Loyalty, support, emotional feedback – these are not what Debaters look for in their friendships. The last thing people with the Debater personality type want to hear is “you’re right”, not unless they have absolutely earned the distinction in a heated round of intellectual debate. If they’re wrong, Debaters want to be told so, and they want every detail of the faults in their logic to be laid bare, partly in their quest for oftentimes arbitrary truth, and partly just so they have to work to defend that logic with counterpoint and parry.
It’s often easy for Debaters to test compatibility with a potential friend – they just need to test combatability. Debater personalities are quick-witted, and their primary means of expressing this is in the form of arguments and discussions, where they will easily spend an entire evening debating an idea they may not even believe in.

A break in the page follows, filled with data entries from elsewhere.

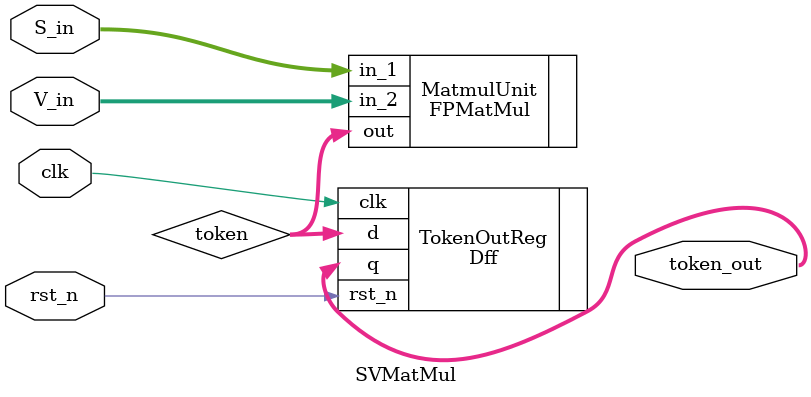
<source format=v>
/*
`include "FPMatMul.v"
`include "Dff.v"
*/
module SVMatMul#(
  parameter DATA_WIDTH = 16, // 8 MSBs integer part, 8 LSBs decimal part
  parameter TOKEN_DIM = 4,  //tokenÎ¬¶È£¬vitÖÐÎª64
  parameter TOKEN_NUM = 8   //token¸öÊý£¬Ò»¸öÍ·ÓÐ197¸ötoken,×Ü¹²ÓÐ12¸öÍ·
)(
  input clk,
  input rst_n,

  input [DATA_WIDTH * TOKEN_NUM * TOKEN_NUM - 1 : 0] S_in,
  input [DATA_WIDTH * TOKEN_DIM * TOKEN_NUM - 1 : 0] V_in,

  output [DATA_WIDTH * TOKEN_DIM * TOKEN_NUM - 1 : 0] token_out
);

    wire [DATA_WIDTH * TOKEN_DIM * TOKEN_NUM - 1 : 0] token;
    
    FPMatMul#(
      .INPUT_DATA_WIDTH(DATA_WIDTH),
      .OUTPUT_DATA_WIDTH(DATA_WIDTH),
      .ROW_1(TOKEN_NUM),
      .COL_1(TOKEN_NUM),
      .ROW_2(TOKEN_NUM),
      .COL_2(TOKEN_DIM)
    ) MatmulUnit(
      .in_1(S_in),
      .in_2(V_in),
      .out(token)
    );
    
    Dff#(
      .DATA_WIDTH(DATA_WIDTH * TOKEN_DIM * TOKEN_NUM)
    ) TokenOutReg(
        .clk(clk),
      .rst_n(rst_n),
    
      .d(token),
      .q(token_out)
    );

endmodule
</source>
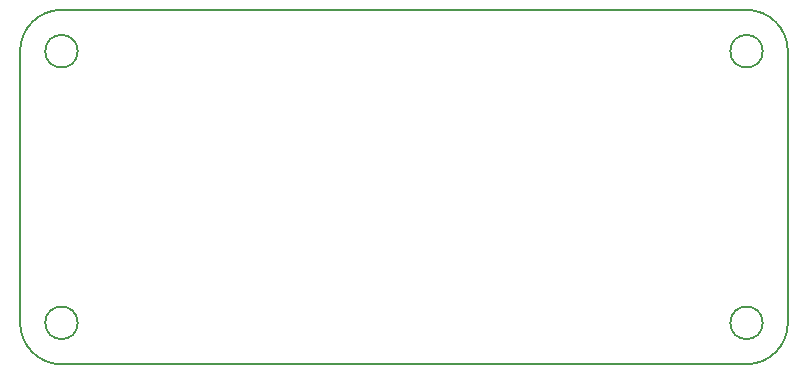
<source format=gm1>
G04 #@! TF.GenerationSoftware,KiCad,Pcbnew,(5.0.2)*
G04 #@! TF.CreationDate,2020-11-06T15:24:57+00:00*
G04 #@! TF.ProjectId,alto,616c746f-2e6b-4696-9361-645f70636258,rev?*
G04 #@! TF.SameCoordinates,Original*
G04 #@! TF.FileFunction,Profile,NP*
%FSLAX46Y46*%
G04 Gerber Fmt 4.6, Leading zero omitted, Abs format (unit mm)*
G04 Created by KiCad (PCBNEW (5.0.2)) date Fri 06 Nov 2020 15:24:57 GMT*
%MOMM*%
%LPD*%
G01*
G04 APERTURE LIST*
%ADD10C,0.150000*%
G04 APERTURE END LIST*
D10*
X157000000Y-80000000D02*
X161500000Y-80000000D01*
X103500000Y-80000000D02*
X157000000Y-80000000D01*
X104875000Y-76500000D02*
G75*
G03X104875000Y-76500000I-1375000J0D01*
G01*
X162875000Y-76500000D02*
G75*
G03X162875000Y-76500000I-1375000J0D01*
G01*
X100000000Y-76500000D02*
X100000000Y-53500000D01*
X165000000Y-53500000D02*
X165000000Y-76500000D01*
X103500000Y-50000000D02*
X161500000Y-50000000D01*
X103500000Y-80000000D02*
G75*
G02X100000000Y-76500000I0J3500000D01*
G01*
X165000000Y-76500000D02*
G75*
G02X161500000Y-80000000I-3500000J0D01*
G01*
X100000000Y-53500000D02*
G75*
G02X103500000Y-50000000I3500000J0D01*
G01*
X161500000Y-50000000D02*
G75*
G02X165000000Y-53500000I0J-3500000D01*
G01*
X162875000Y-53500000D02*
G75*
G03X162875000Y-53500000I-1375000J0D01*
G01*
X104875000Y-53500000D02*
G75*
G03X104875000Y-53500000I-1375000J0D01*
G01*
M02*

</source>
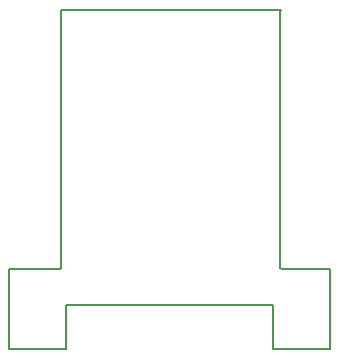
<source format=gbr>
G04 start of page 3 for group 1 idx 12 *
G04 Title: (unknown), outline *
G04 Creator: pcb 4.2.0 *
G04 CreationDate: Sun Sep  6 18:52:41 2020 UTC *
G04 For: commonadmin *
G04 Format: Gerber/RS-274X *
G04 PCB-Dimensions (mil): 1250.00 1500.00 *
G04 PCB-Coordinate-Origin: lower left *
%MOIN*%
%FSLAX25Y25*%
%LNOUTLINE*%
%ADD28C,0.0060*%
G54D28*X101531Y126500D02*X28500D01*
X28000Y40000D02*X28500Y40500D01*
Y126500D01*
X99000Y28000D02*X30000D01*
X101500Y126500D02*Y40500D01*
X102000Y40000D01*
X118000D01*
Y13500D01*
X99000D02*Y28000D01*
X28000Y40000D02*X11000D01*
Y13500D01*
X30000D01*
X118000D02*X99000D01*
X30000D02*Y28000D01*
M02*

</source>
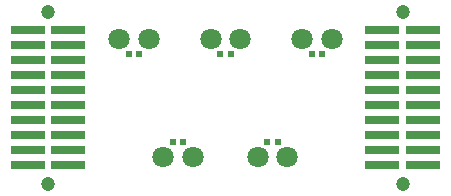
<source format=gts>
G04 #@! TF.GenerationSoftware,KiCad,Pcbnew,no-vcs-found-d3b382c~59~ubuntu16.04.1*
G04 #@! TF.CreationDate,2017-07-25T02:28:45+01:00*
G04 #@! TF.ProjectId,breakout,627265616B6F75742E6B696361645F70,rev?*
G04 #@! TF.SameCoordinates,Original
G04 #@! TF.FileFunction,Soldermask,Top*
G04 #@! TF.FilePolarity,Negative*
%FSLAX46Y46*%
G04 Gerber Fmt 4.6, Leading zero omitted, Abs format (unit mm)*
G04 Created by KiCad (PCBNEW no-vcs-found-d3b382c~59~ubuntu16.04.1) date Tue Jul 25 02:28:45 2017*
%MOMM*%
%LPD*%
G01*
G04 APERTURE LIST*
%ADD10R,0.620000X0.620000*%
%ADD11C,1.800000*%
%ADD12R,2.920000X0.740000*%
%ADD13C,1.200000*%
G04 APERTURE END LIST*
D10*
X103550000Y-103750000D03*
X104450000Y-103750000D03*
X96450000Y-103750000D03*
X95550000Y-103750000D03*
X100450000Y-96250000D03*
X99550000Y-96250000D03*
X91800000Y-96250000D03*
X92700000Y-96250000D03*
X108200000Y-96250000D03*
X107300000Y-96250000D03*
D11*
X102750000Y-105000000D03*
X105250000Y-105000000D03*
X97250000Y-105000000D03*
X94750000Y-105000000D03*
X101250000Y-95000000D03*
X98750000Y-95000000D03*
X91000000Y-95000000D03*
X93500000Y-95000000D03*
X109000000Y-95000000D03*
X106500000Y-95000000D03*
D12*
X86715000Y-105715000D03*
X83285000Y-105715000D03*
X86715000Y-104445000D03*
X83285000Y-104445000D03*
X86715000Y-103175000D03*
X83285000Y-103175000D03*
X86715000Y-101905000D03*
X83285000Y-101905000D03*
X86715000Y-100635000D03*
X83285000Y-100635000D03*
X86715000Y-99365000D03*
X83285000Y-99365000D03*
X86715000Y-98095000D03*
X83285000Y-98095000D03*
X86715000Y-96825000D03*
X83285000Y-96825000D03*
X86715000Y-95555000D03*
X83285000Y-95555000D03*
X86715000Y-94285000D03*
X83285000Y-94285000D03*
X116715000Y-105715000D03*
X113285000Y-105715000D03*
X116715000Y-104445000D03*
X113285000Y-104445000D03*
X116715000Y-103175000D03*
X113285000Y-103175000D03*
X116715000Y-101905000D03*
X113285000Y-101905000D03*
X116715000Y-100635000D03*
X113285000Y-100635000D03*
X116715000Y-99365000D03*
X113285000Y-99365000D03*
X116715000Y-98095000D03*
X113285000Y-98095000D03*
X116715000Y-96825000D03*
X113285000Y-96825000D03*
X116715000Y-95555000D03*
X113285000Y-95555000D03*
X116715000Y-94285000D03*
X113285000Y-94285000D03*
D13*
X85000000Y-92695000D03*
X85000000Y-107305000D03*
X115000000Y-92695000D03*
X115000000Y-107305000D03*
M02*

</source>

These debates are never taken personally, no matter how heated they become or how striking the disagreement. Much as an athlete competes for the physical exertion and the spirit of competition itself, Debaters debate for the sake intellectual stimulation and for the debate itself, and even in overwhelming victory or crushing defeat, it’s never about dominance, only inspiration to try harder next time.
Never a Dull Moment
They know how to relax and have fun too, it’s just that “fun” to Debaters – a bottle of wine and a discussion about the causes of and solutions to the European migrant crisis – could be described as “an evening from hell” by many other personalities. But Debaters are a genial and enthusiastic personality type for the most part, and pretty much any situation that allows for conversation and a little wordplay is an enjoyable outing.
Debaters are actually remarkably good at communicating with friends and acquaintances of other personality types. Their natural tendency to argue as effectively as possible means that Debaters are accustomed to communicating in other people’s language and frame of reference, and this translates well into normal conversation. Where people with the Debater personality type do have difficulty relating to others is in emotional expression, the Achilles’ heel of all Analyst types.
Being inclined to suppress their emotions and feelings, when Debaters are faced with a friend who, figuratively or literally, needs a shoulder to cry on, they have no clue how to handle the situation. They are perfectly willing and happy to offer a series of rational, reasonable solutions to the problem at hand, as Debaters do for any situation where a problem needs to be fixed, but they are certainly not known for their sensitivity or outward affection, no matter how intuitively they may understand another’s position.
Worse is when Debater personalities try to turn these emotional situations into something they find more comfortable: a debate. Given how remarkably good Debaters are at arguing both sides of a point, they are remarkably bad at putting themselves in someone else’s shoes from an emotional standpoint. Debaters should avoid at all costs the temptation to turn a discussion about the causes of a friend’s recent breakup into competitive intellectual fodder.
So long as everyone understands not to take their words too personally, anyone who isn’t afraid to discuss new ideas – and have them converted into so much confetti – is likely to find stimulating and thought-provoking friends in Debaters. It’s not a compatibility that clicks with everyone, but Debaters don’t really care about being liked by everyone anyways. As long as they get to alternate between being the sounding board and the megaphone, Debaters and their friends are bound to enjoy each other’s company for a long, long time.